A₂(0, x) -> B₂(0, b₂(0, x))
B₂(0, a₂(1, a₂(x, y))) -> A₂(0, a₂(x, y))
B₂(0, a₂(1, a₂(x, y))) -> B₂(1, a₂(0, a₂(x, y)))
A₂(0, b₂(0, x)) -> B₂(0, a₂(0, x))
A₂(0, a₂(1, a₂(x, y))) -> A₂(1, a₂(0, a₂(x, y)))
A₂(0, b₂(0, x)) -> A₂(0, x)
A₂(0, a₂(x, y)) -> A₂(1, a₂(1, a₂(x, y)))
A₂(0, x) -> B₂(0, x)
A₂(0, a₂(x, y)) -> A₂(1, a₂(x, y))
A₂(0, a₂(1, a₂(x, y))) -> A₂(0, a₂(x, y))

The TRS R consists of the following rules:

a₂(0, b₂(0, x)) -> b₂(0, a₂(0, x))
a₂(0, x) -> b₂(0, b₂(0, x))
a₂(0, a₂(1, a₂(x, y))) -> a₂(1, a₂(0, a₂(x, y)))
b₂(0, a₂(1, a₂(x, y))) -> b₂(1, a₂(0, a₂(x, y)))
a₂(0, a₂(x, y)) -> a₂(1, a₂(1, a₂(x, y)))

Q is empty.
We have to consider all minimal (P,Q,R)-chains.
The approximation of the Dependency Graph [13,14,18] contains 1 SCC with 4 less nodes.

↳ QTRS

  ↳ DependencyPairsProof

    ↳ QDP

      ↳ DependencyGraphProof

        ↳ QDP

Q DP problem:
The TRS P consists of the following rules:

A₂(0, x) -> B₂(0, b₂(0, x))
A₂(0, b₂(0, x)) -> B₂(0, a₂(0, x))
B₂(0, a₂(1, a₂(x, y))) -> A₂(0, a₂(x, y))
A₂(0, b₂(0, x)) -> A₂(0, x)
A₂(0, x) -> B₂(0, x)
A₂(0, a₂(1, a₂(x, y))) -> A₂(0, a₂(x, y))

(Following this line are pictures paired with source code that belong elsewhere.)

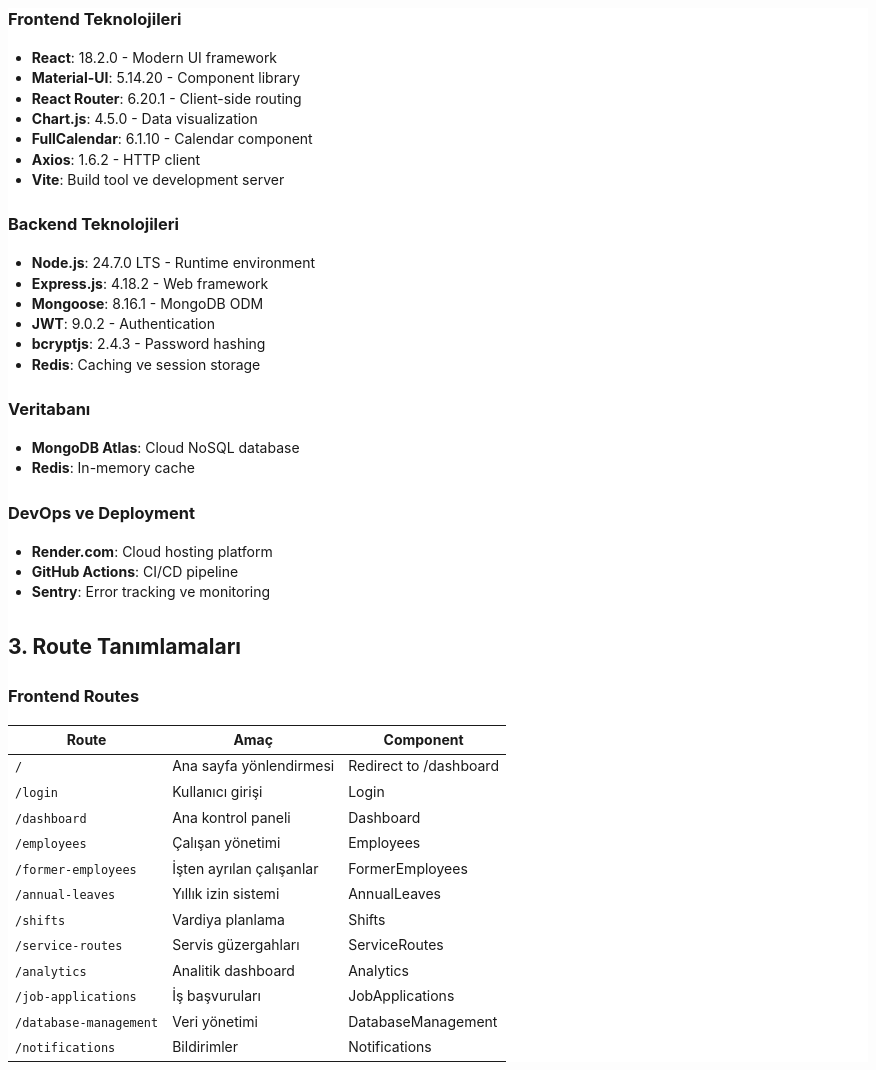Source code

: ### Frontend Teknolojileri
- **React**: 18.2.0 - Modern UI framework
- **Material-UI**: 5.14.20 - Component library
- **React Router**: 6.20.1 - Client-side routing
- **Chart.js**: 4.5.0 - Data visualization
- **FullCalendar**: 6.1.10 - Calendar component
- **Axios**: 1.6.2 - HTTP client
- **Vite**: Build tool ve development server

### Backend Teknolojileri
- **Node.js**: 24.7.0 LTS - Runtime environment
- **Express.js**: 4.18.2 - Web framework
- **Mongoose**: 8.16.1 - MongoDB ODM
- **JWT**: 9.0.2 - Authentication
- **bcryptjs**: 2.4.3 - Password hashing
- **Redis**: Caching ve session storage

### Veritabanı
- **MongoDB Atlas**: Cloud NoSQL database
- **Redis**: In-memory cache

### DevOps ve Deployment
- **Render.com**: Cloud hosting platform
- **GitHub Actions**: CI/CD pipeline
- **Sentry**: Error tracking ve monitoring

## 3. Route Tanımlamaları

### Frontend Routes

| Route | Amaç | Component |
|-------|------|----------|
| `/` | Ana sayfa yönlendirmesi | Redirect to /dashboard |
| `/login` | Kullanıcı girişi | Login |
| `/dashboard` | Ana kontrol paneli | Dashboard |
| `/employees` | Çalışan yönetimi | Employees |
| `/former-employees` | İşten ayrılan çalışanlar | FormerEmployees |
| `/annual-leaves` | Yıllık izin sistemi | AnnualLeaves |
| `/shifts` | Vardiya planlama | Shifts |
| `/service-routes` | Servis güzergahları | ServiceRoutes |
| `/analytics` | Analitik dashboard | Analytics |
| `/job-applications` | İş başvuruları | JobApplications |
| `/database-management` | Veri yönetimi | DatabaseManagement |
| `/notifications` | Bildirimler | Notifications |
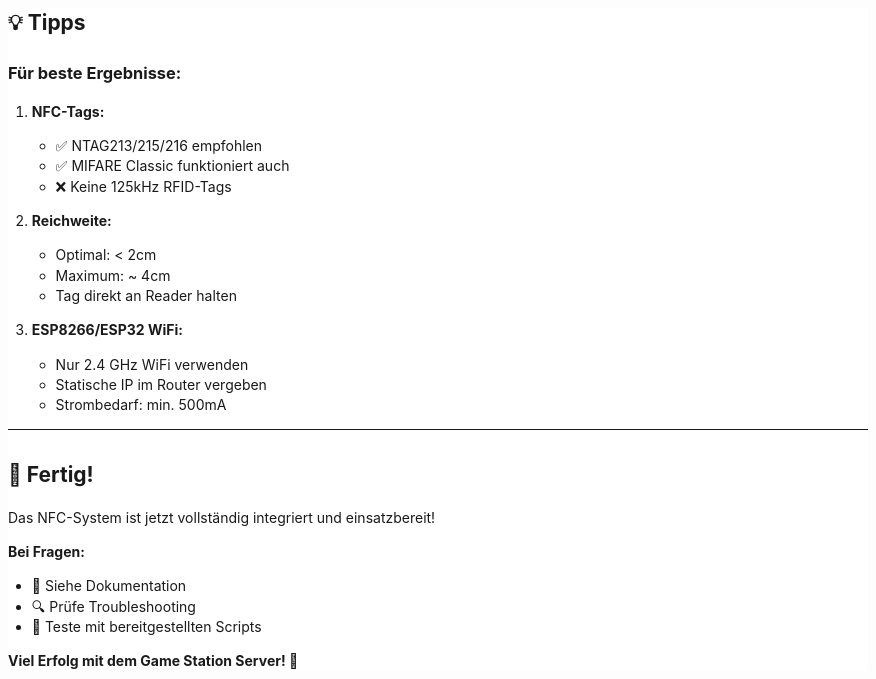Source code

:
## 💡 Tipps

### Für beste Ergebnisse:

1. **NFC-Tags:**
   - ✅ NTAG213/215/216 empfohlen
   - ✅ MIFARE Classic funktioniert auch
   - ❌ Keine 125kHz RFID-Tags

2. **Reichweite:**
   - Optimal: < 2cm
   - Maximum: ~ 4cm
   - Tag direkt an Reader halten

3. **ESP8266/ESP32 WiFi:**
   - Nur 2.4 GHz WiFi verwenden
   - Statische IP im Router vergeben
   - Strombedarf: min. 500mA

---

## 🎉 Fertig!

Das NFC-System ist jetzt vollständig integriert und einsatzbereit!

**Bei Fragen:**
- 📖 Siehe Dokumentation
- 🔍 Prüfe Troubleshooting
- 🧪 Teste mit bereitgestellten Scripts

**Viel Erfolg mit dem Game Station Server! 🚀**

The TRS R consists of the following rules:

a₂(0, b₂(0, x)) -> b₂(0, a₂(0, x))
a₂(0, x) -> b₂(0, b₂(0, x))
a₂(0, a₂(1, a₂(x, y))) -> a₂(1, a₂(0, a₂(x, y)))
b₂(0, a₂(1, a₂(x, y))) -> b₂(1, a₂(0, a₂(x, y)))
a₂(0, a₂(x, y)) -> a₂(1, a₂(1, a₂(x, y)))

Q is empty.
We have to consider all minimal (P,Q,R)-chains.